>>21069073Saying that the Galileans are racially distinctive from the Israelites (semites) is like saying that the Anglos in New York are ethnically distinctive to the rest of Anglo-USA.
Consider 'Hellenistic Judaism' was prevelant before Christ; to be a Hellen was to follow the philosophy of "Speak Greek, be Greek"; however, if you are racially self-aware, this does not in fact make you a Greek, but a Greek speaker. If you apply this same logic towards the Greek speakers of Galilee, it doesn't make them there forth an ethnic Greek.
The concept of God (Yahweh/YHWH) itself is a borrowed ancient God from a Canaanite semetic religion. Yahweh/"God" (the Christian God) itself is the national God of Israel (John 1:49)--'national' in the classical meaning: "Birth, race of people"--who encompasses 'all' of the Israelites, entailing to correctly mean by the descendants of Abraham and all those who inherited Israel, for it is the homeland--and salvation--of the ethnic Jews.
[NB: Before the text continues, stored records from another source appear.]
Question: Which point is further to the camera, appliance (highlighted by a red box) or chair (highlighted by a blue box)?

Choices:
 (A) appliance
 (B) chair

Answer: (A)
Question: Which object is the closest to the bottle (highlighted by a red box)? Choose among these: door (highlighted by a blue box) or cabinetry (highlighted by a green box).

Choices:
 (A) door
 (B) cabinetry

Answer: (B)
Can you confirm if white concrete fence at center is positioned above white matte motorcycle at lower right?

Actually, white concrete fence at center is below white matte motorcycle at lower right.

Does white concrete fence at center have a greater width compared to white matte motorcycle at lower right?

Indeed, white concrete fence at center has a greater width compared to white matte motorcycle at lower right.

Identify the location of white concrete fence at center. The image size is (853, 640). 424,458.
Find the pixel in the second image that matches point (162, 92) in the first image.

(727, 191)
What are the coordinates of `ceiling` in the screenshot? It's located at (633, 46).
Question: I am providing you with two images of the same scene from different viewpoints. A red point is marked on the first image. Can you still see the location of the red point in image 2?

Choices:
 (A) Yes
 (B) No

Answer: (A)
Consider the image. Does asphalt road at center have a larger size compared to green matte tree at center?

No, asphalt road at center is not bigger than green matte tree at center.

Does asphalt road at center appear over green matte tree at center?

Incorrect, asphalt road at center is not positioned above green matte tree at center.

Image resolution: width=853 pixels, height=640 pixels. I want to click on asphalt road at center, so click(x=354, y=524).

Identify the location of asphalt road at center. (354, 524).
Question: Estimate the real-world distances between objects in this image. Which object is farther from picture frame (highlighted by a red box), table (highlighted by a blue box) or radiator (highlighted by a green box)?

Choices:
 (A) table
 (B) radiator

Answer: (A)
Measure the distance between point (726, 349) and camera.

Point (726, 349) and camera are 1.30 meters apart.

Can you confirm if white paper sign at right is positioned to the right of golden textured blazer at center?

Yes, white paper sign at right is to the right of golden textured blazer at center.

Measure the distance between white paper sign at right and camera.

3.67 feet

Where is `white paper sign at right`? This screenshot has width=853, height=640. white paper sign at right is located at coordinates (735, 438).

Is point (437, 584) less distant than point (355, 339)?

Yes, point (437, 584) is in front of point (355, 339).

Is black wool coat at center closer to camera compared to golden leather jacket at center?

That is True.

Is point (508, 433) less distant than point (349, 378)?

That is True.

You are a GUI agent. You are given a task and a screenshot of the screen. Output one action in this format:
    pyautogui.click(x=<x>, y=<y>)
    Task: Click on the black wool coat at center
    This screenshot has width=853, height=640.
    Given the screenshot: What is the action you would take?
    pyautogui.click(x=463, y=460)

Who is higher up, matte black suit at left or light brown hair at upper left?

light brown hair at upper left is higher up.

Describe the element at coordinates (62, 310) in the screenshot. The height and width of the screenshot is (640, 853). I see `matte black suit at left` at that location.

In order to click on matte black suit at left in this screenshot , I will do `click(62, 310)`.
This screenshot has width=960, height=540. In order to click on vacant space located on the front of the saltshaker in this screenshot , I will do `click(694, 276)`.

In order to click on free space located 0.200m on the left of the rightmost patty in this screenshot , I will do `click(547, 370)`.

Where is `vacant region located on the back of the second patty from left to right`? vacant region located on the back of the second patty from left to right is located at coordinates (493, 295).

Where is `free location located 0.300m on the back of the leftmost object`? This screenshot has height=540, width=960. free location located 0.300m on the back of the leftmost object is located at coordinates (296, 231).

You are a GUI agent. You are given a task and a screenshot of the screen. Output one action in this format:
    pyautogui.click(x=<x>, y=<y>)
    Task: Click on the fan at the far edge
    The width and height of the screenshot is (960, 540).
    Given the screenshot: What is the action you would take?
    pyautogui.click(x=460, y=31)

In 'Isaiah 40:15' the 'Isles of the Gentiles' (Gentiles implicating non Jews)--meaning Western of Israel towards Egypt and Greece; the Pagans of Egypt and Europe.
Jesus is many times himself is referred to as a Rabbi (i.e. John 1:49). It's also interesting how you neglect--or are otherwise ignorant to--of contradictory, *and crucial*, details like Isaiah 60:90-12 where they refer to these Gentiles (aka, the Greeks, aka your supposed 'Galilean Greek' narrative) as a distinctively *foreign nation*: "[10] Foreigners (Greeks) shall build up your walls".
To further elaborate about the 'God (Yahweh; Israelite Jewish God) of Israel', there is at no point made the distinction that the rest of the Israelites of non Galilean habitation are therefore Gentiles likewise to the Egyptians; could it be perhaps because they are, the obvious and if not already overstated, also ethnic Jews themselves? If it were not so a crucial detail, why was such a major oversight made in a book so supposedly the lore of God-Yahweh.